Reputation: 23
I am applying the R dplyr::filter
function to the nycflights13
flights dataset.
I am trying to select only flights in November and December, using two alternatives scripts.
library (tidyverse)
library (nycflights13)
1
df1 <- filter (flights, month == 11 | month == 12)
2
df2 <- filter (flights, month == c(11,12))
df1 yields the expected result (with 55403 total observations) and df2 does too but with the dataset only contains half of the observations (27702 in total). df2 has every other row removed.
My question is: does anyone know why? I know the df2 syntax is incorrect, but I am trying to understand why it yields the outcome that it does.
Thanks
Upvotes: 1
Views: 333
Reputation: 5529
My question is: does anyone know why?
R recycles vectors when they're not long enough for the whatever it is you need them for.
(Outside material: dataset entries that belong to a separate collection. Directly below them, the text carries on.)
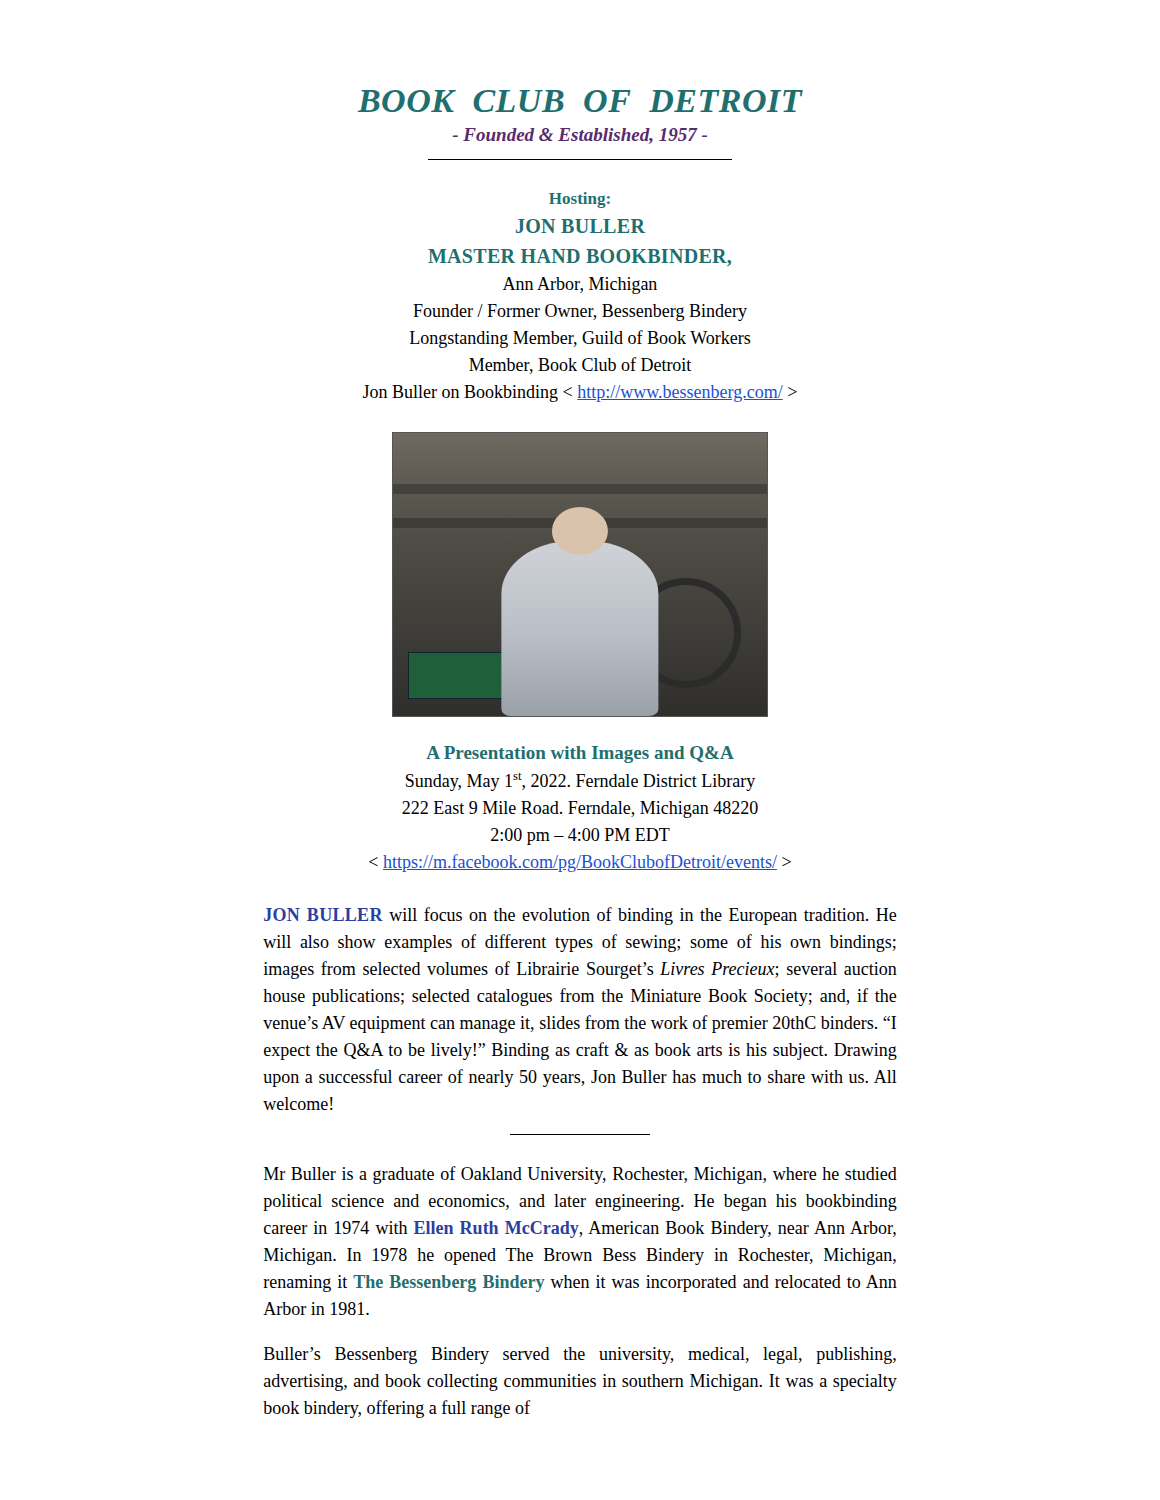BOOK CLUB OF DETROIT
- Founded & Established, 1957 -
Hosting:
JON BULLER
MASTER HAND BOOKBINDER,
Ann Arbor, Michigan
Founder / Former Owner, Bessenberg Bindery
Longstanding Member, Guild of Book Workers
Member, Book Club of Detroit
Jon Buller on Bookbinding < http://www.bessenberg.com/ >
A Presentation with Images and Q&A
Sunday, May 1st, 2022. Ferndale District Library
222 East 9 Mile Road. Ferndale, Michigan 48220
2:00 pm – 4:00 PM EDT
< https://m.facebook.com/pg/BookClubofDetroit/events/ >
JON BULLER will focus on the evolution of binding in the European tradition. He will also show examples of different types of sewing; some of his own bindings; images from selected volumes of Librairie Sourget’s Livres Precieux; several auction house publications; selected catalogues from the Miniature Book Society; and, if the venue’s AV equipment can manage it, slides from the work of premier 20thC binders. “I expect the Q&A to be lively!” Binding as craft & as book arts is his subject. Drawing upon a successful career of nearly 50 years, Jon Buller has much to share with us. All welcome!
Mr Buller is a graduate of Oakland University, Rochester, Michigan, where he studied political science and economics, and later engineering. He began his bookbinding career in 1974 with Ellen Ruth McCrady, American Book Bindery, near Ann Arbor, Michigan. In 1978 he opened The Brown Bess Bindery in Rochester, Michigan, renaming it The Bessenberg Bindery when it was incorporated and relocated to Ann Arbor in 1981.
Buller’s Bessenberg Bindery served the university, medical, legal, publishing, advertising, and book collecting communities in southern Michigan. It was a specialty book bindery, offering a full range of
In the df2 syntax the filter
will filter for month = 11 in row 1, month = 12 in row 2, month = 11 in row 3...
You should end up with flights from November that were from odd rows of the original data & flights from December that were from even numbered rows of the original.
Upvotes: 1
Reputation: 23
In agree with @Duck about the difference between using |
and ==
But this does not explain yet why R cuts off every other row.
I also ran two separate commands below filtering only the flights in Dec or Nov, respectively. And the average of the observations across the 2 (28135 and 27268) is the same as the # of observations in df2
(27702)
df3 <- filter (flights, month == 11)
df4 <- filter (flights, month == 12)
Upvotes: 0
Reputation: 39613
Maybe:
df2 <- filter (flights, month %in% c(11,12))
Your code when using ==
can be considering only the first element of the vector. Also, the |
operator looks like is evaluating each condition separatedly whereas ==
is evaluating the condition simultaneously.
Upvotes: 0